Chemical analyses: lipid profile, serum ammonia, liver and renal function tests were done by using auto analyzer Kone-lab (20 I), Thermo electron, Clinical chemistry automation systems, Finland.

Prothrombin time and concentration were done by using option 2, Vitek, Inc .595, USA.

Enzyme Immunoassay (EIA) test was used for quantitative determination of free tri-iodothyronine hormone, free thyroxine hormone and thyroid stimulating hormone (TSH) in human serum kit supplied by Chemux Bioscience, Inc (BIOS), USA [8].

Normal free T3 level: 2.5- 5.0 Pg/ml

Normal free T4 level: 0.97- 1.67 ng/dl

Normal TSH level: 0.6- 4.84 mIU/ml [9]

Abdominal ultrasonography was done for all our patients to detect hepatomegaly, splenomegaly, ascites, and portal hypertension.

Statistical methods

Data entry and analysis were all done with I.B.M. compatible computer using software called SPSS for windows version 13. Graphics were done by Excel.

Quantitative data were presented by mean and standard deviation, while qualitative data were presented by frequency distribution. Chi square test, fisher exact test was used to compare between proportions. One-way ANOVA and Student t-test was used to compare two means. Spearman correlation test was used.

The probability of less than 0.05 was used as a cut off point for all significant tests.

Results

This is a prospective case control comparative study included 60 patients and 25 controls.

There was no statistical difference between AH, CLD1 and CLD2 regarding age, sex, clinical presentation except for melena and ascites in CLD2 (Table 1).

Table 1 Demographic and clinical data of the studied groups.

Portal hypertension was detected in 11 children with CLD2 and only in one case with CLD1.

Hb levels were decreased in all affected children in comparison to the control group. Serum Na and K were significantly decreased in CLD2 (Table 2)

Table 2 CBC and Serum Electrolytes of the studied groups

Children with acute hepatitis had significant elevation of liver enzymes, serum total and direct bilirubin, while children with CLD2 showed significant elevation in blood urea, creatinine, serum ammonia, and lactate with prolonged Prothrombin time and low prothrombin concentration. Moreover, a high lipid profile in affected children than control. (Table 3)

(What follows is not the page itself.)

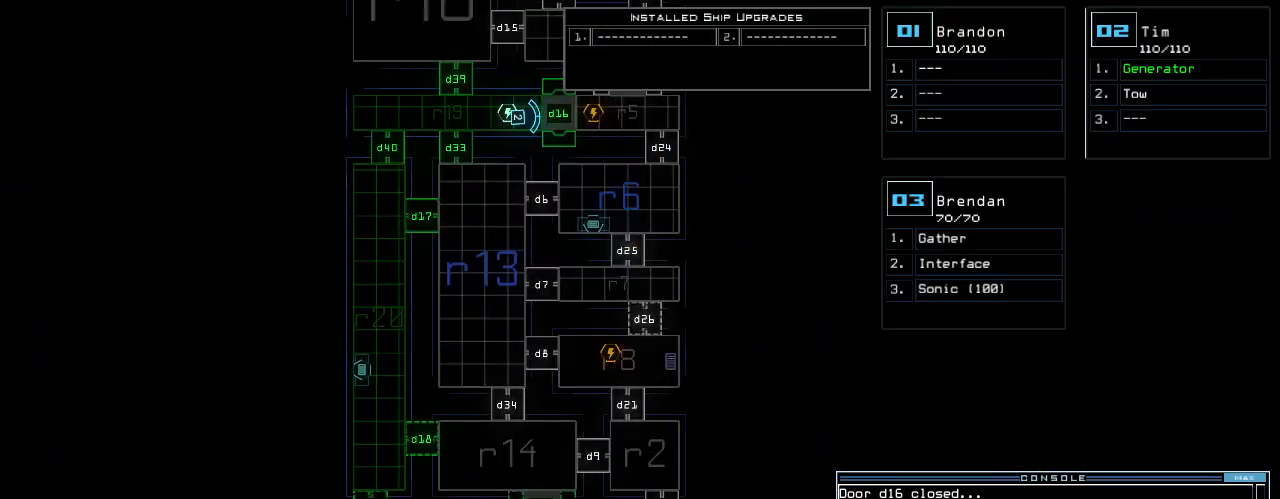
Gameplay with keyboard; each line is a JSON object with the keys held at the frame after it. "events" lists presses ("down") and releases ("up") of ".", "0", "1", "2", "3", "4", "5", "6", "7", "8", "9", "a", "b", "backspace", "c", "caps_lock", "comma", "ctrl_l", "ctrl_r", "d", "down", "e", "equals", "escape", "f", "f5", "g", "h", "i", "j", "k", "l", "left", "m", "minus", "n", "o", "p", "q", "quote", "r", "return", "right", "s", "semicolon", "shift_l", "shift_r", "space", "t", "tab", "tilde", "u", "up", "v", "w", "x", "y" and "z" between this image and that frame as [ms after this image, input, new state], when the widget could be followed in between. No other keys are recorded. Mouse input is not recorded.
{"keys": [], "events": []}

Table 3 Liver, Renal functions, Serum Ammonia, Lactate and Lipid profile of the studied groups

Free T3 levels were lower in children with AH, CLD1 and CLD2 than controls but, there were significant increase in TSH serum levels only in children with CLD2 (Table 4, Figs. 1, 2 and 3)

Table 4 Free T3, T4 and TSH in the studied groups
Fig. 1
figure1

Serum FT3 levels in the studied groups

Fig. 2
figure2

Serum TSH levels in the studied groups

Fig. 3
figure3

Serum FT4 levels in the studied groups

In patients with acute hepatitis, there was negative correlation between serum free T4 levels and AST (r = -0.991 & p< 0.001), positive correlation between serum TSH levels and AST, VLDL, and cholesterol levels (r= 0.503, 0.533 and 0.498 & p= 0.024, 0.015 and 0.026 respectively) (Table 5)

Table 5 Correlations between FT3, FT4, FSH and Laboratory data of Group I (Acute Hepatitis)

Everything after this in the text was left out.